The night stretched on, deep and heavy, while Raghav lay awake beneath the thin blanket, eyes fixed on the dark ceiling. The familiar silence of his apartment no longer brought comfort—it magnified the storm raging inside his mind. Sleep was impossible; the weight of what had happened pressed down too heavily. His heart thundered like a trapped bird, and his thoughts swirled in a relentless, chaotic whirl.
The image of the blank white page on his laptop, the sudden, dazzling obedience of the screen to his will, kept repeating in his mind like a mantra. It was real. It had happened. The power inside him wasn't a trick of exhaustion or a hallucination born from boredom. It was terrifyingly genuine.
Yet, the shadow of the dream lingered, pulling tendrils of dread through his thoughts. The red sky, the ruined city, Priya's fear-stricken, aged face, and those grotesque monsters all hovered on the edge of memory—blurred, fragmented, tantalizingly out of reach. The sharp claw of unease tightened in his gut every time he tried to grasp the missing pieces. What was the message? How were the dream and his awakening power connected? Two impossible pieces of the same broken puzzle.

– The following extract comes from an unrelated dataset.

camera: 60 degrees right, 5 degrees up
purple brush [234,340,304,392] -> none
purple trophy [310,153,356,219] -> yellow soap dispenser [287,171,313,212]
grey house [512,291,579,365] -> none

His breath caught as the digital clock beside his bed blinked 3:17 AM. Finally conceding defeat with sleep, he pushed off the covers, swinging his legs over the side of the bed. A strange mixture of cold fear and wild excitement bubbled beneath his skin as he rose, silent and determined.
He moved to his laptop with the quiet urgency of a man seeking answers to shape his fate alone. The familiar hum of the old machine starting up broke the total silence, its soft glow a lone lighthouse guiding him through the dark sea of uncertainty.

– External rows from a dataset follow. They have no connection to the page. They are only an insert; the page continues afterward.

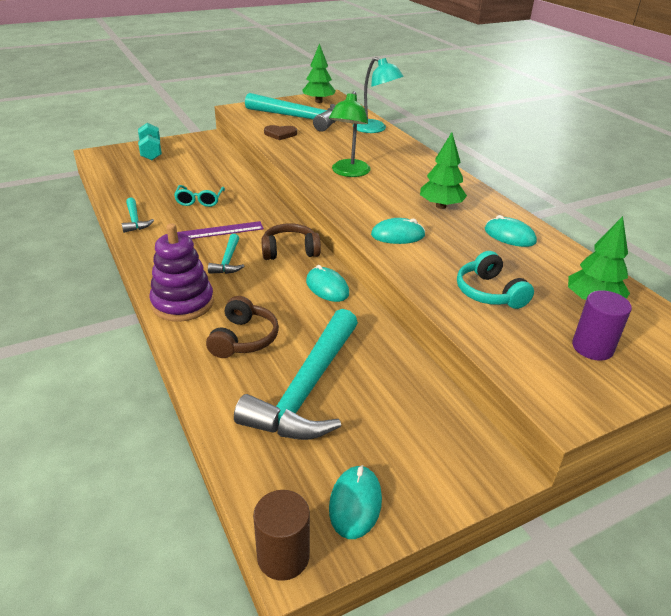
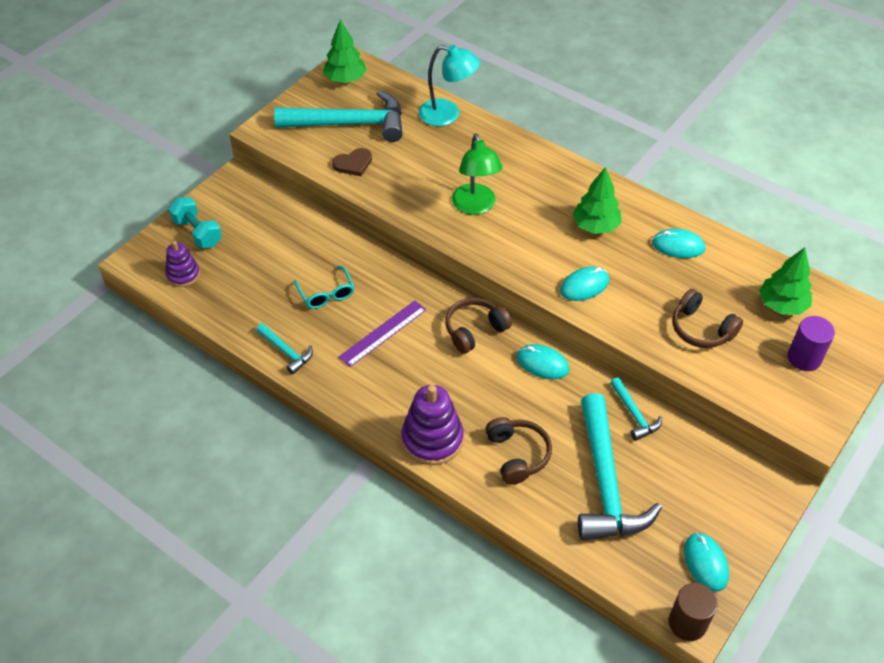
camera: 25 degrees left, 15 degrees up
turquoise hammer [208,234,244,274] -> turquoise hammer moved to [610,377,662,441]
turquoise headphones [457,251,534,309] -> brown headphones [672,289,743,348]
none -> purple stacking toy [165,241,200,287]

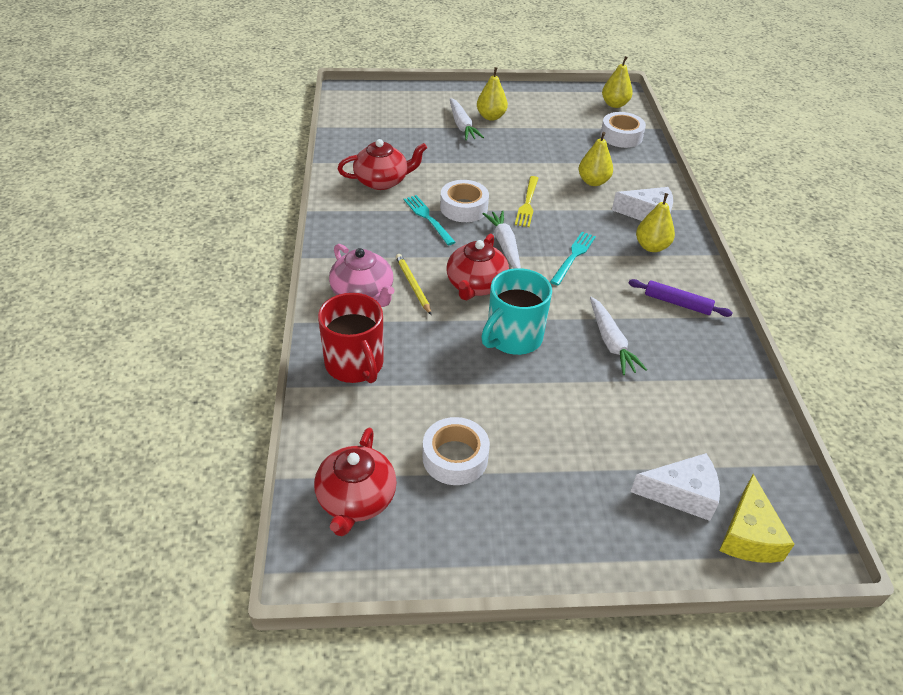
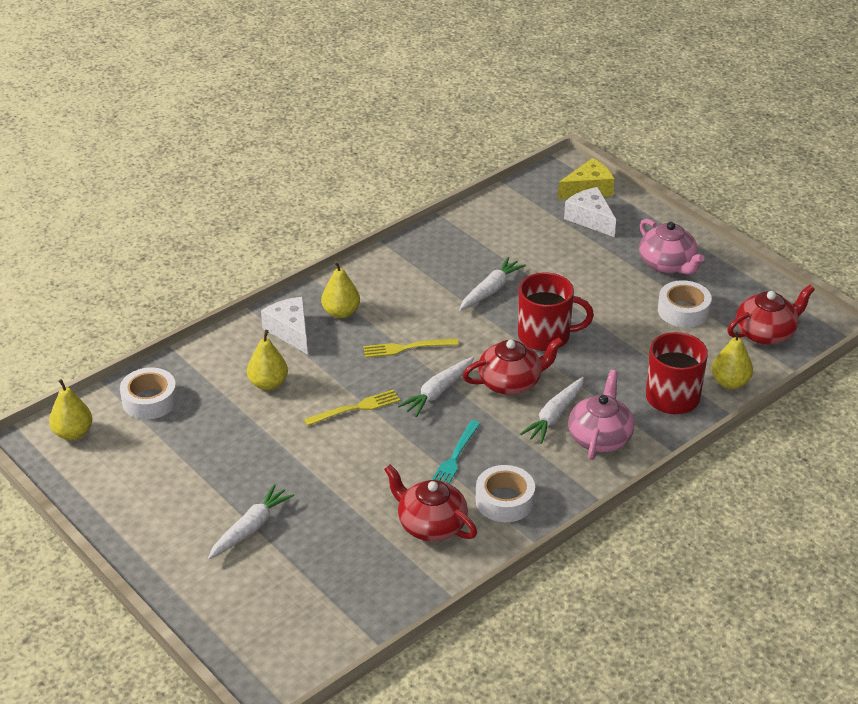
camera: 125 degrees left, 5 degrees down
yellow pencil [396,254,432,315] -> white carrot [520,377,584,444]
white tape [440,180,489,222] -> white tape moved to [476,465,535,522]
yellow pear [477,67,508,121] -> yellow pear moved to [712,330,753,389]
turquoise mug [481,268,552,355] -> red mug [518,273,594,351]
turquoise fork [550,232,596,285] -> yellow fork [363,338,459,358]
purple rolling pin [629,279,733,317] -> none
none -> pink teapot [639,219,705,275]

Once fully awake, he bypassed distractions and opened the same stark text document from hours before—his digital battleground. He whispered commands softly in his mind: Type Hello. The cursor blinked, unresponsive. Delete this line. Still nothing.
A cold wave of doubt rippled through him. Had the power been a lucky accident, a one-time fluke? The familiar tightness returned to his chest, a headache stirring behind his eyes.

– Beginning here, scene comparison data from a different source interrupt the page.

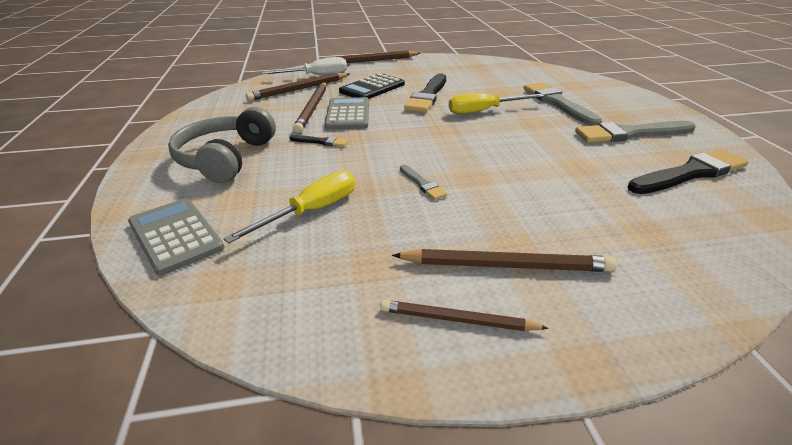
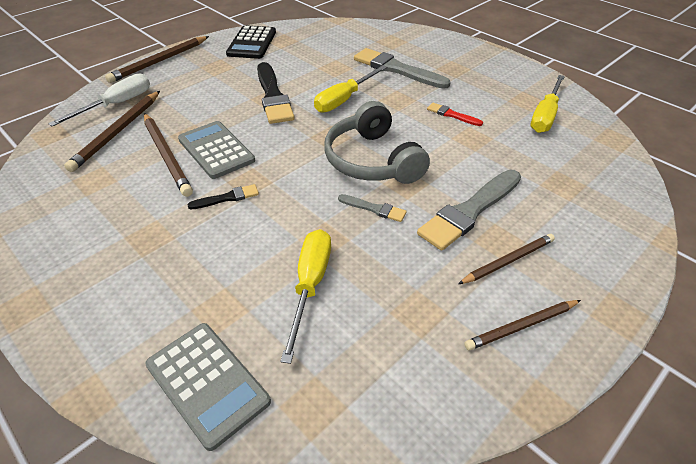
camera: 35 degrees left, 10 degrees up
grey calculator [128,198,225,276] -> grey calculator turned 150 degrees counterclockwise [145,323,271,451]
grey headphones [168,107,276,183] -> grey headphones moved to [324,101,430,184]
black calculator [339,73,405,99] -> black calculator moved to [226,25,276,59]
brown pencil [392,249,617,272] -> brown pencil [458,234,555,284], size x0.66
grey brush [575,121,696,143] -> grey brush moved to [417,170,521,251]
black brush [628,149,749,194] -> yellow screwdriver [530,75,565,133]
none -> red brush [427,103,483,126]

He closed his eyes, summoning the raw anger and desperation of the office meltdown. Force it, he told himself.
He focused, letting the frustration build, deliberately stoking the flames. Not just at the stubborn laptop, but at his boring job, his endless bills, the vague, shapeless terror of the dream, the unfairness of his entire mundane life. He poured all that restless, burning energy, that raw, boiling frustration, into the thought:
TYPE: "This is not a dream. This is real."
Instantly, words exploded onto the screen, appearing faster than any human could type. They weren't just typed; they slammed onto the page, bold and clear, almost glowing with an unseen energy:
THIS IS NOT A DREAM. THIS IS REAL.
Raghav gasped, a sharp, choked sound. A dizzying mix of triumph and fear, a wild, exhilarating rush, flooded through him. It worked again! The raw emotion, the pure will, was the key. It wasn't about the words themselves, but the force behind them.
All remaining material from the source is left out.